Bent u bereid om eindelijk voldoende geld vrij te maken om ervoor te zorgen dat de loonkloof tussen zorgverleners en de marktsector en de rest van de publieke sector opgelost wordt en zorgverleners fatsoenlijk te compenseren voor de gestegen prijzen?
Voor een reactie op uw vraag over compensatie van gestegen prijzen verwijs ik u naar het antwoord op de vragen 2, 3 en 4.

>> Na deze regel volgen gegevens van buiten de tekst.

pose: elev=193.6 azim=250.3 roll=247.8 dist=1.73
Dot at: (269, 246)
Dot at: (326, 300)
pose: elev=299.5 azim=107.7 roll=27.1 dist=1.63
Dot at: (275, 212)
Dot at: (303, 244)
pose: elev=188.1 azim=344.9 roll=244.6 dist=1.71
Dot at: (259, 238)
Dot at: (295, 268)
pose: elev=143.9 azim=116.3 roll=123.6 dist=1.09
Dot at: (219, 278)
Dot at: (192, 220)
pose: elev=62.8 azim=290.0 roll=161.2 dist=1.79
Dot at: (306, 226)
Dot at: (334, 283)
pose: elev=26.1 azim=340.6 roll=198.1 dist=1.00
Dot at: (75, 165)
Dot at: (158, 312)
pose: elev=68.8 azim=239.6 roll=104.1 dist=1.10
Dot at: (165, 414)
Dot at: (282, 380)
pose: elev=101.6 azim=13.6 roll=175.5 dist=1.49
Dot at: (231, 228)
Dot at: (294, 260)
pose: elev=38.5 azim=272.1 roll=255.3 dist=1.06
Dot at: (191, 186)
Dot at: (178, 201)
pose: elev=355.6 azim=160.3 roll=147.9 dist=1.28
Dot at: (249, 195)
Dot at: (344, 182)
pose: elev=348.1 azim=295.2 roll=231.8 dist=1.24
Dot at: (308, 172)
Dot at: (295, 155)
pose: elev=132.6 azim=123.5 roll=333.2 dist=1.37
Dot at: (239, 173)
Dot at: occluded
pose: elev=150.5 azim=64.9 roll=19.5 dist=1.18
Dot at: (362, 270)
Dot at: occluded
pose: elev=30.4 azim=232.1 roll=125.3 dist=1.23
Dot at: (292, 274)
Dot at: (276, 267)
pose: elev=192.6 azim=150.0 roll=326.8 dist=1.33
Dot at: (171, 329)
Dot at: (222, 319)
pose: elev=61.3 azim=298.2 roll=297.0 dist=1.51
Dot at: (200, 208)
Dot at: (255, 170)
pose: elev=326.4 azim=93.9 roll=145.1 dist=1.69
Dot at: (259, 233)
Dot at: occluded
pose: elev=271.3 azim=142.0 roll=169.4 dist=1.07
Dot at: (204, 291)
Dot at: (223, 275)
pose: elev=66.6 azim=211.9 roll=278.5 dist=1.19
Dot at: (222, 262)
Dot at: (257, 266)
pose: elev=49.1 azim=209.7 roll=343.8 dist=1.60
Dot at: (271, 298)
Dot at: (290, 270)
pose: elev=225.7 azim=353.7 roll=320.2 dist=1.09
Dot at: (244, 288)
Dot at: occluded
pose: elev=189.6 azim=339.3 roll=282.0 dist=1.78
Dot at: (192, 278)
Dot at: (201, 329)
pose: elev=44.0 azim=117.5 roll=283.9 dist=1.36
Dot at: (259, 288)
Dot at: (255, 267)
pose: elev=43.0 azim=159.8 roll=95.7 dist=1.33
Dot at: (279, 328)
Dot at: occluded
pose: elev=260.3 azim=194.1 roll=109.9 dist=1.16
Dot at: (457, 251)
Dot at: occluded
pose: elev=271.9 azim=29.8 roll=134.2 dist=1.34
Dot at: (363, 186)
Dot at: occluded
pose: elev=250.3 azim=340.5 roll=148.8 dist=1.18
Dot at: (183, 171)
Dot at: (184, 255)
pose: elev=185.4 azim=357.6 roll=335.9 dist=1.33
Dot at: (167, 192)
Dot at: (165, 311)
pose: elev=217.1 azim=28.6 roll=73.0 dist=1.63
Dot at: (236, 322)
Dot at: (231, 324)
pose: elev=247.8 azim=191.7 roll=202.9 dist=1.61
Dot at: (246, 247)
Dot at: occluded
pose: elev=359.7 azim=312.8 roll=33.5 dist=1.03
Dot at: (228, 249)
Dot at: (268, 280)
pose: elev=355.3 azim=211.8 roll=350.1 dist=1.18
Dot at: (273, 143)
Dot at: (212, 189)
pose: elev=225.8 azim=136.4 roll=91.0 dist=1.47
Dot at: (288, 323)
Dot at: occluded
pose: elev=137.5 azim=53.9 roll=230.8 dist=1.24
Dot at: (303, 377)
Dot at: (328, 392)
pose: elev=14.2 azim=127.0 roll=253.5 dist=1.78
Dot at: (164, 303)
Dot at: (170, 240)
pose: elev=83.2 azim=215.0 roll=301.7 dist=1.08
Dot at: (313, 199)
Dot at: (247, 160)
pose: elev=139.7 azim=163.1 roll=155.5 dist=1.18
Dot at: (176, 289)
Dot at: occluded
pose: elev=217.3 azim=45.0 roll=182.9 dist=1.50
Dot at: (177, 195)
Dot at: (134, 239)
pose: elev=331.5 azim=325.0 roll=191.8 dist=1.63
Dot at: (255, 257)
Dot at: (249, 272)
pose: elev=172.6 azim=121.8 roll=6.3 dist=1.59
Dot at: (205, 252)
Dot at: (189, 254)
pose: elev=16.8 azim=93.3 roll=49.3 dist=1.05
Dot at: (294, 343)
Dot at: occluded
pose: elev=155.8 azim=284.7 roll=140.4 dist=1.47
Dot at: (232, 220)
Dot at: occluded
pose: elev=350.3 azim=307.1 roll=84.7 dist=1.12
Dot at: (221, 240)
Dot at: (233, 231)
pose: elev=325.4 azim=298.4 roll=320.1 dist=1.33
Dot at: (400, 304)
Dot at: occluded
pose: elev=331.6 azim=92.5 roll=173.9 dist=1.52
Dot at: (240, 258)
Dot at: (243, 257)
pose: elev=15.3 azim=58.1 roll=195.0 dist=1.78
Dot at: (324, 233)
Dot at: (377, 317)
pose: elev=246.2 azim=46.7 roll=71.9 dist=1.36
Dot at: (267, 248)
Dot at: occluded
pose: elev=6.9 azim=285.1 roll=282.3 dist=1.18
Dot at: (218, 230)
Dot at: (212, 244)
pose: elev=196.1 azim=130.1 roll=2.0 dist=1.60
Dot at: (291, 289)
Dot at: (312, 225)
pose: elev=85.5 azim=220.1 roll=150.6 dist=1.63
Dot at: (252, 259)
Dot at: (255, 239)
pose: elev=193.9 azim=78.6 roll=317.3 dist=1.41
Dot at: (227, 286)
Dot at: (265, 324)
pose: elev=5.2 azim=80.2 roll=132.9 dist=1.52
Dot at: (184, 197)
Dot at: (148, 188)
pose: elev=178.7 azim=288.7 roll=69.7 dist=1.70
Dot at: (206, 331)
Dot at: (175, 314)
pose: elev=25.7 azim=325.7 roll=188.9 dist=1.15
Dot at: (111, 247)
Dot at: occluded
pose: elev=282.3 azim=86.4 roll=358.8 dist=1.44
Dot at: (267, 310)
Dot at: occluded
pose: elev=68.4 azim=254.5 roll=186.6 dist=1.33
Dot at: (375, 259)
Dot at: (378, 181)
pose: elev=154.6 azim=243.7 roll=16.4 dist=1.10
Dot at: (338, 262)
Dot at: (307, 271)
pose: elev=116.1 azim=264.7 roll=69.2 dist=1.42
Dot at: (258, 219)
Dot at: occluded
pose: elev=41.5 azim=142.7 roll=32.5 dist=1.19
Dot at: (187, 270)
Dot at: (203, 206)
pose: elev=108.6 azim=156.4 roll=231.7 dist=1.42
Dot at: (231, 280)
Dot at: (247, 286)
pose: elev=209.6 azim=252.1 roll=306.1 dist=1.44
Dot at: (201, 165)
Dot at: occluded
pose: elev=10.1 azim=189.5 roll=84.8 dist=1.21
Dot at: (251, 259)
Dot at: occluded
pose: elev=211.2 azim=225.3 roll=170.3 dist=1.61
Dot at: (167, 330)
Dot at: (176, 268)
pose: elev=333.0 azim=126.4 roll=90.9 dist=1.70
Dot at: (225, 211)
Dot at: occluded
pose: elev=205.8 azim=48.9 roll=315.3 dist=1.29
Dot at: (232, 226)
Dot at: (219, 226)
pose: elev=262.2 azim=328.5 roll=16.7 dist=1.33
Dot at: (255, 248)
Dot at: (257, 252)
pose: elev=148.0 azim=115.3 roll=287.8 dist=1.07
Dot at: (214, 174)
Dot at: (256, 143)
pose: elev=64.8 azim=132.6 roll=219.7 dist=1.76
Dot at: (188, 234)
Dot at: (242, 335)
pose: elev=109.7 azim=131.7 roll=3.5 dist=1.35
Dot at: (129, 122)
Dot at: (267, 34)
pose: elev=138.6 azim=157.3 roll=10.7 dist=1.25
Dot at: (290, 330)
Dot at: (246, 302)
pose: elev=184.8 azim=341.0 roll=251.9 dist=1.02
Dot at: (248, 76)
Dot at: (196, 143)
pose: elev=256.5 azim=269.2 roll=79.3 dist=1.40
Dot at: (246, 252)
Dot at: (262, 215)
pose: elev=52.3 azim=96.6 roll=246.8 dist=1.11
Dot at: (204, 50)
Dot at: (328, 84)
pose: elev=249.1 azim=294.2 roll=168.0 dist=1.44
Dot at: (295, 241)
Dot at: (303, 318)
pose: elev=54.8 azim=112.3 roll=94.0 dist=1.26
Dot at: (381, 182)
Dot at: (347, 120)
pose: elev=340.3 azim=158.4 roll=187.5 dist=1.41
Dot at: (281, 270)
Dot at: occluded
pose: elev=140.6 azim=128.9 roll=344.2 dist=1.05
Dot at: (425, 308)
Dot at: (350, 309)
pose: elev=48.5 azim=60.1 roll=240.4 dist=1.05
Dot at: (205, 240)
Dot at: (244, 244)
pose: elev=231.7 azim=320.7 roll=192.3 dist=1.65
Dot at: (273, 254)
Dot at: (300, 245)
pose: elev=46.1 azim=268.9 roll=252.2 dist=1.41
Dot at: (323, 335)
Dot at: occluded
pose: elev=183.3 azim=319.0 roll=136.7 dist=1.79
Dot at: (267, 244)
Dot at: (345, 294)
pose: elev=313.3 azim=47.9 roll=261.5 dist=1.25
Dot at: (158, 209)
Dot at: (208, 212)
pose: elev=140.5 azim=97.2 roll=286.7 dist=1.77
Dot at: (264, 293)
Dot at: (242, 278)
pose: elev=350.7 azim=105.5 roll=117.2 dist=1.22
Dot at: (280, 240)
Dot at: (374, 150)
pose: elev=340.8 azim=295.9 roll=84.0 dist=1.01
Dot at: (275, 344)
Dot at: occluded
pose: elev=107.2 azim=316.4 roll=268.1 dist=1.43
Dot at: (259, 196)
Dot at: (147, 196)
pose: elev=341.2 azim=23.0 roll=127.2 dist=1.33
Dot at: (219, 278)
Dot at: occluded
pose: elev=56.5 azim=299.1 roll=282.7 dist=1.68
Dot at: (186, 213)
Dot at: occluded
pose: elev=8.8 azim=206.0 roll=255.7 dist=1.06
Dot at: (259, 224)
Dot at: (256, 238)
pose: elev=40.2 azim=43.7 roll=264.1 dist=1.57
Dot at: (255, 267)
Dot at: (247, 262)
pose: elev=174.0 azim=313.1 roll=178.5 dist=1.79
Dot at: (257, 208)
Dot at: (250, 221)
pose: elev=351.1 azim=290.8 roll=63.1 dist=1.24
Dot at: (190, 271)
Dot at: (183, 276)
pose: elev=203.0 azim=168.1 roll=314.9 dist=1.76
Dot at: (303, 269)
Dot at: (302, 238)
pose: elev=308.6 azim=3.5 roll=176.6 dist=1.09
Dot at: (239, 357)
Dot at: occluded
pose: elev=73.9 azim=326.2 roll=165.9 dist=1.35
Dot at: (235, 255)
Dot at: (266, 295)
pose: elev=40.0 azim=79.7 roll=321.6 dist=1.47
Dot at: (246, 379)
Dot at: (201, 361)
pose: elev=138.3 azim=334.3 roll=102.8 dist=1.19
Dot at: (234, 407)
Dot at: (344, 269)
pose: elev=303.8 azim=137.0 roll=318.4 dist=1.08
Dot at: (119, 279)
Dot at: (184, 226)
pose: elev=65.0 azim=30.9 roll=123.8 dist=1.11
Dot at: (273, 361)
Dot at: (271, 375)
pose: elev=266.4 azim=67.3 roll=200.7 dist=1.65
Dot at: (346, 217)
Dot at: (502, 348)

Daarnaast refereert u aan de salarisachterstand zoals geconstateerd in het beloningsonderzoek van AWVN uit 2021. Uit het onderzoek kwam naar voren dat de salarissen in het midden van het loongebouw in 4 van de 5 onderzochte cao’s in de zorg achterlopen op het gemiddelde in de markt en publieke sector. Om de lonen in het midden van het loongebouw extra te kunnen laten stijgen zijn vorig jaar met Prinsjesdag extra middelen (675 miljoen euro) beschikbaar gesteld. We zien in nagenoeg alle cao’s in zorg en welzijn dat er vervolgens ook afspraken zijn gemaakt om deze groep er extra op vooruit te laten gaan. Daarnaast heb ik via de reguliere ova voor 2023 circa 3 miljard euro extra beschikbaar gesteld en bedraagt volgens de huidige raming de ova voor 2024 circa 4 miljard euro. Deze grote ova-ruimte biedt de mogelijkheid voor sociale partners om te differentiëren in contractloonstijging tussen verschillende groepen en ook daarmee de lonen van de middengroep extra te laten stijgen. Daarnaast doe ik nader onderzoek naar de actuele stand van zaken met betrekking tot de beloning in de zorg, ook ten opzichte van andere sectoren. De insteek van dit onderzoek is driedelig:
In het najaar zal ik uw Kamer over de uitkomsten informeren.